El nuevo amuleto del Córdoba

Los jugadores del Córdoba, tras vencer al Murcia | CÓRDOBA CF

No sucede sólo en el césped pero quizá sí de manera más perceptible. Más allá de los presupuestos y entrenamientos, del potencial de cada plantilla, a veces en los clubes trata de jugarse con otro factor. Es el de la suerte y lo que se pretende es conseguir la buena. Lógicamente, la mala fortuna no la quiere nadie. De ahí que en ocasiones haya determinadas acciones que resulten curiosas a ojos del espectador. Sin ir más lejos, en el recuerdo de quienes tienen ya unos años están los golpes de Carlos Aimar en el pecho de sus jugadores antes de los partidos. La superstición deja momentos también como el agua bendita utilizada por Giovanni Trapattoni durante su período al frente de la selección italiana o, con más proximidad, el cambio de redes de las porterías de El Arcángel que solicitara en alguna ocasión Iosu Ortuondo. ¿Funciona? Quién sabe, lo cierto es que éste no es un hábito extraño. Resulta frecuente más bien, y de ello sabe el Córdoba, que desde hace unas semanas tiene nuevo objeto al que encomendarse.

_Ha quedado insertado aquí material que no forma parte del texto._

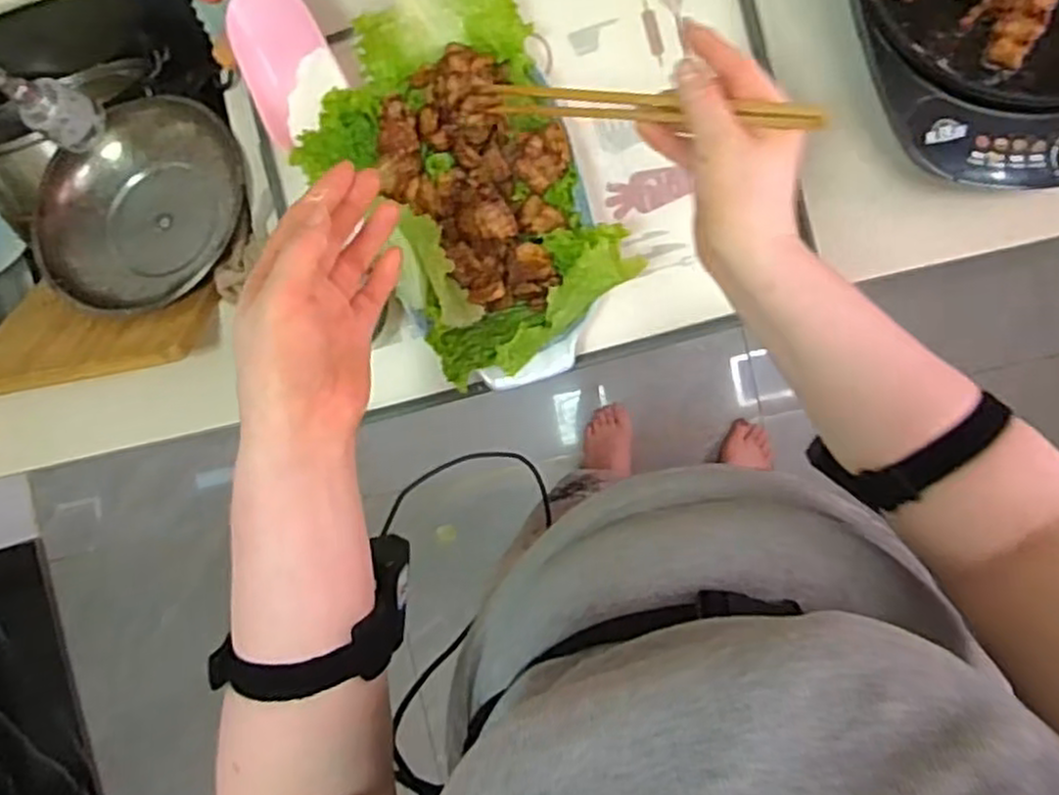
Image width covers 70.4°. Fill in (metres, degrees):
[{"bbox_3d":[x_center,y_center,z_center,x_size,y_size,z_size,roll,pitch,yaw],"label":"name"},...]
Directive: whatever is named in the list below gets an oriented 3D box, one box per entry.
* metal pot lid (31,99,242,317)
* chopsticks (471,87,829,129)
[{"bbox_3d":[-0.368,-0.182,0.735,0.218,0.064,0.197,-33,89,9],"label":"metal pot lid"},{"bbox_3d":[0.065,-0.178,0.458,0.219,0.017,0.017,14,96,26],"label":"chopsticks"}]

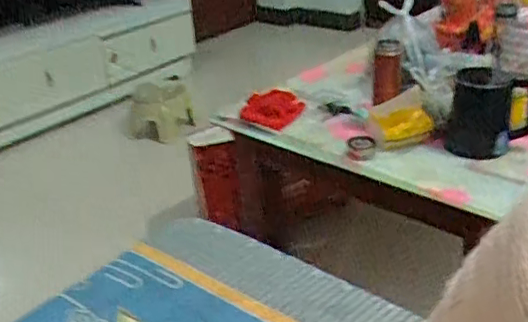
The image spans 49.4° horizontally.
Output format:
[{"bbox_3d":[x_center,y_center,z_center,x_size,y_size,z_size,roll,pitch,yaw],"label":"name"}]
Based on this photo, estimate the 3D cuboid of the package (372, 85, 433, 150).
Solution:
[{"bbox_3d":[0.311,-0.092,1.292,0.119,0.111,0.025,-22,-2,1],"label":"package"}]

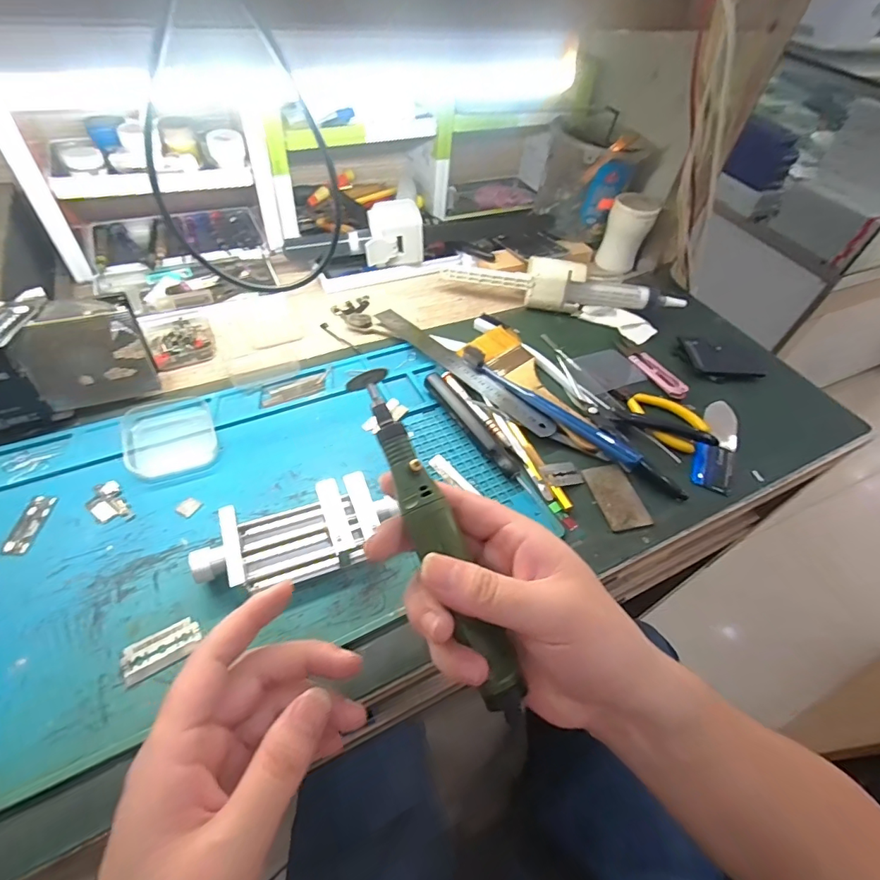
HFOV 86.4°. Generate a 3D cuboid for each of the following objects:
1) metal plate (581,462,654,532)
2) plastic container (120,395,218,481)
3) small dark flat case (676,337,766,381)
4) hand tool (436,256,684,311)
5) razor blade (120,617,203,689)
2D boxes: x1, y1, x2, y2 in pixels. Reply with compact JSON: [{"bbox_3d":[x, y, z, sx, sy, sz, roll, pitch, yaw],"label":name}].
[{"bbox_3d":[0.147,0.046,0.388,0.037,0.004,0.062,-8,52,-13],"label":"metal plate"},{"bbox_3d":[-0.212,-0.003,0.369,0.063,0.019,0.070,-17,54,-19],"label":"plastic container"},{"bbox_3d":[0.303,-0.089,0.510,0.071,0.010,0.060,0,50,-7],"label":"small dark flat case"},{"bbox_3d":[0.139,-0.175,0.531,0.263,0.053,0.033,11,50,3],"label":"hand tool"},{"bbox_3d":[-0.167,0.125,0.281,0.042,0.004,0.022,-23,68,-30],"label":"razor blade"}]

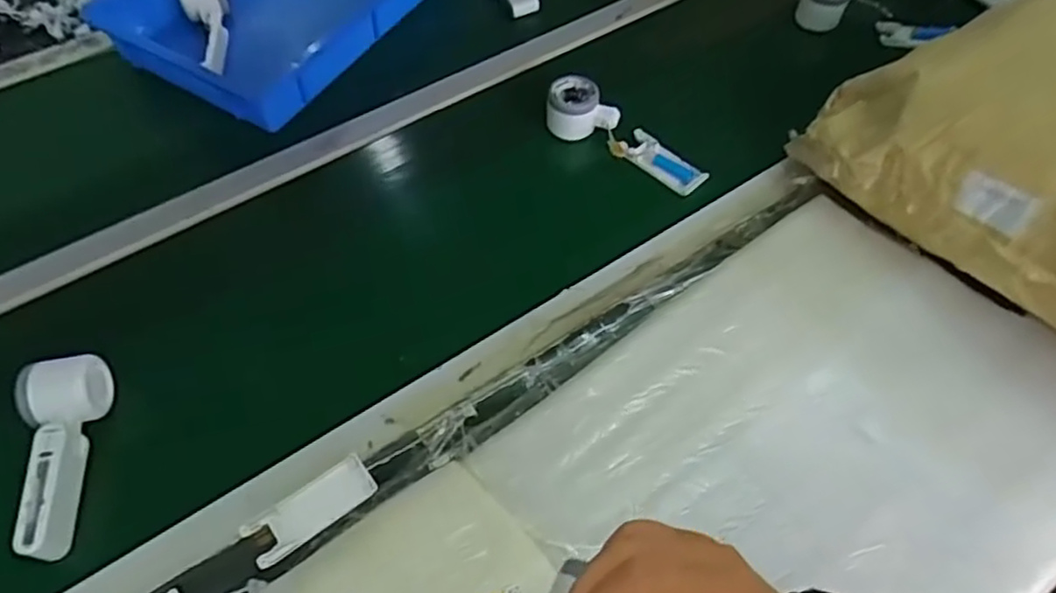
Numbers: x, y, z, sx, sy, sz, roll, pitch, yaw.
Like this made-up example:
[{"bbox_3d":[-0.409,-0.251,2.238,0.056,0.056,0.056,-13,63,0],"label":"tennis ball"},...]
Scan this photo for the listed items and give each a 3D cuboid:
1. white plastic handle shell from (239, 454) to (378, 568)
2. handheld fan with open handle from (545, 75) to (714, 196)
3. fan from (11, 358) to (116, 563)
[{"bbox_3d":[-0.177,0.175,0.556,0.104,0.013,0.038,-34,65,-20],"label":"white plastic handle shell"},{"bbox_3d":[0.113,-0.186,0.774,0.200,0.053,0.060,30,62,16],"label":"handheld fan with open handle"},{"bbox_3d":[-0.395,0.131,0.562,0.053,0.054,0.161,-7,59,-5],"label":"fan"}]

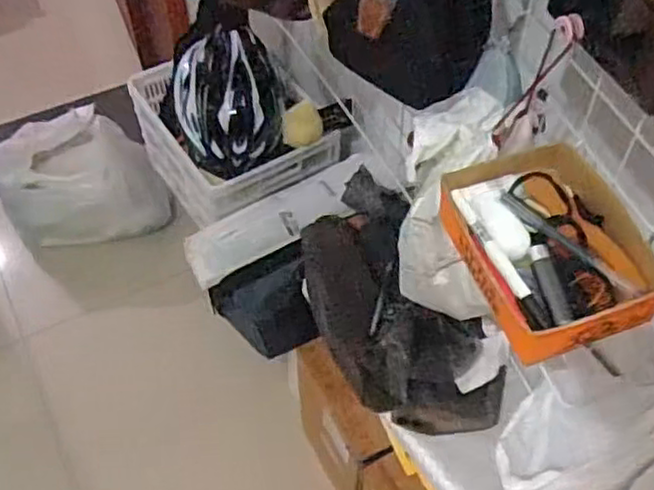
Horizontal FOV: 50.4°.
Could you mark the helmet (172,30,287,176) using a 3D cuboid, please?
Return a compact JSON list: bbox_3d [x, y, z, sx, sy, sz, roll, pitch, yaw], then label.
[{"bbox_3d":[-0.190,-0.286,1.358,0.219,0.172,0.234,-9,52,-7],"label":"helmet"}]

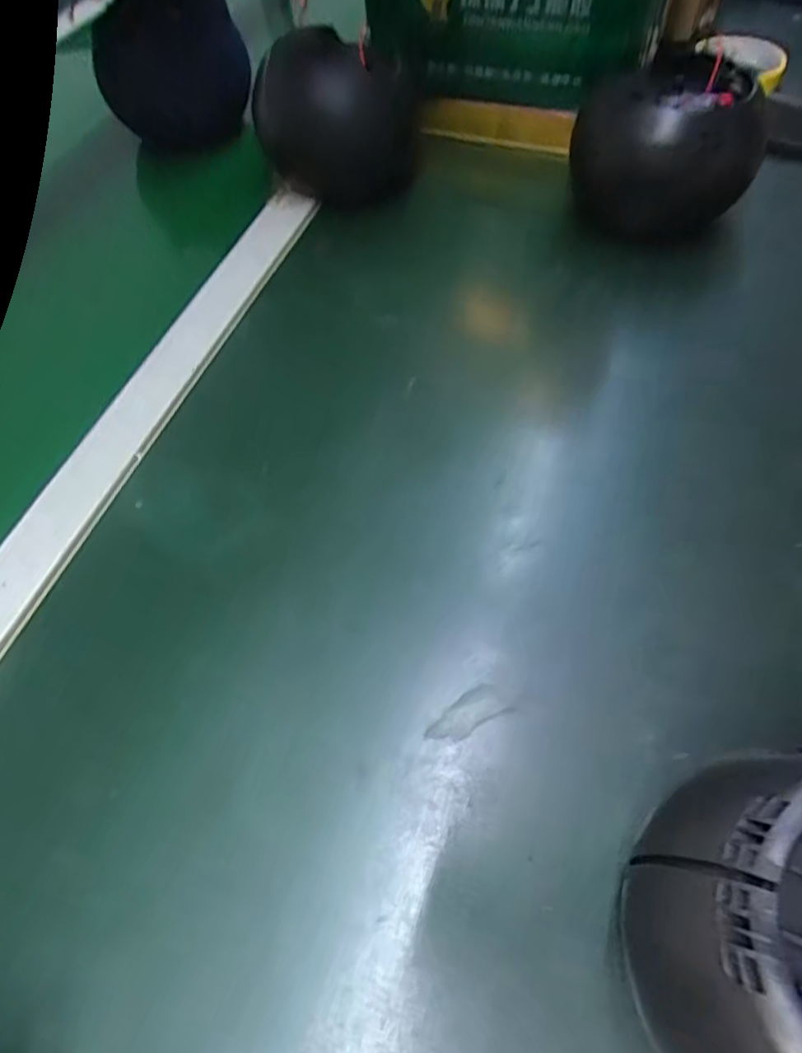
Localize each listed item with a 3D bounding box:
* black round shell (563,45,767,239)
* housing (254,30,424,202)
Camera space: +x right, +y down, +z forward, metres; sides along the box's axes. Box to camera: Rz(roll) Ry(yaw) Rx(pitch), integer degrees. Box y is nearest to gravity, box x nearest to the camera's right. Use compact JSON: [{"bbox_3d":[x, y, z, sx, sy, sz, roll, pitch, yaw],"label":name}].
[{"bbox_3d":[0.186,-0.270,0.468,0.124,0.090,0.096,24,61,19],"label":"black round shell"},{"bbox_3d":[-0.050,-0.348,0.537,0.124,0.119,0.085,5,57,5],"label":"housing"}]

El nuevo amuleto del conjunto blanquiverde es algo tan sencillo como un elemento del nuevo merchandising del club. Se trata de una de las bufandas diseñadas a partir de esta temporada en verde y con el Skyline de la ciudad. Con cambio tipográfico en las letras que nombran a la entidad, este objeto cuenta con una postal de Córdoba similar a la que luce el primer equipo con su segunda indumentaria. El caso es que uno de los nuevos elementos de stock del cuadro califal se ha convertido en una especie de pieza propiciatoria de buena fortuna. Así se considera incluso, siempre sin perder de vista que se trata tan sólo de algo anecdótico, en el vestuario. Por ahora, eso es indudable, funciona pues desde que la plantilla cuenta con la bufanda antes de cada encuentro sólo conoce la victoria.

La curiosa historia arrancó precisamente tras la destitución de Juan Sabas. La llegada de Pablo Alfaro al banquillo no fue la única que se produjo para los futbolistas, que en Murcia estuvieron con la nueva bufanda. El resultado fue un punto final a una racha bastante negativa -que costó el cargo al entrenador madrileño- y el inicio de una más favorable -la mejor al cierre de un año natural desde 1990-. Sin fútbol no se habría vencido en el Enrique Roca (0-1) pero ahí estuvo el detalle lleno de simbolismo. Tras el triunfo ante los pimentoneros, el Córdoba volvió a tirar del producto de la suerte en los dos siguientes partidos y de nuevo hubo victorias: por 4-0 ante El Ejido 2012 y por 1-0, y con clasificación para siguiente ronda, ante el Albacete en Copa del Rey. Otro motivo, éste más propio de la sugestión que si es beneficiosa bienvenida sea, para la regeneración de la ilusión del cuadro califal.

Pero no es ésta la primera vez que en el conjunto blanquiverde existe lo que se cree es un amuleto. Unos cuantos años atrás fue López Silva quien contó con un objeto que ayudara al equipo. El onubense tuvo siempre cerca durante el curso del retorno a Primera, el 2013-14 -también antes y después-, una muñeca que incluso obtuvo parte de notoriedad. Era tipo pepona y de piel negra. ¿Sirvió? Quién sabe, lo cierto es que al final el Córdoba alcanzó su anhelo de volver a la máxima categoría del fútbol español. Tiempo después fue Razak quien protagonizó una particular encomienda a una pieza concreta. El guardameta de Ghana tenía como su runa ágata -piedra de la suerte- otro juguete, esta vez una reproducción de Spiderman que fue un regalo de su hijo.

Es decir, en el cuadro califal no faltaron las anécdotas de este tipo. Las hubo también más allá de la idea del amuleto, como simples decisiones y acciones. En efecto, Iosu Ortuondo hizo modificar las redes de las porterías de El Arcángel. Ocurrió durante su segunda etapa como entrenador del primer equipo, en la temporada 2002-03. Primero pasaron a ser rojas, después verdes. El vasco pretendía que las mallas fueran más visibles, y de paso acabar con un posible gafe de las tradicionalmente blancas, porque sus futbolistas no encontraban con facilidad el camino el gol. Una campaña antes fue Rafael Alcaide Crispi, en su tercer y penúltimo ciclo como técnico blanquiverde, quien procuró un difícil triunfo ante el Atlético de Madrid en el coliseo ribereño. La semana anterior al choque con los rojiblancos empapeló las paredes de vestuarios y demás con carteles que dieran confianza a sus jugadores. Los colchoneros vencieron por 0-2, por lo que no surtió mucho efecto aquel juego psicológico.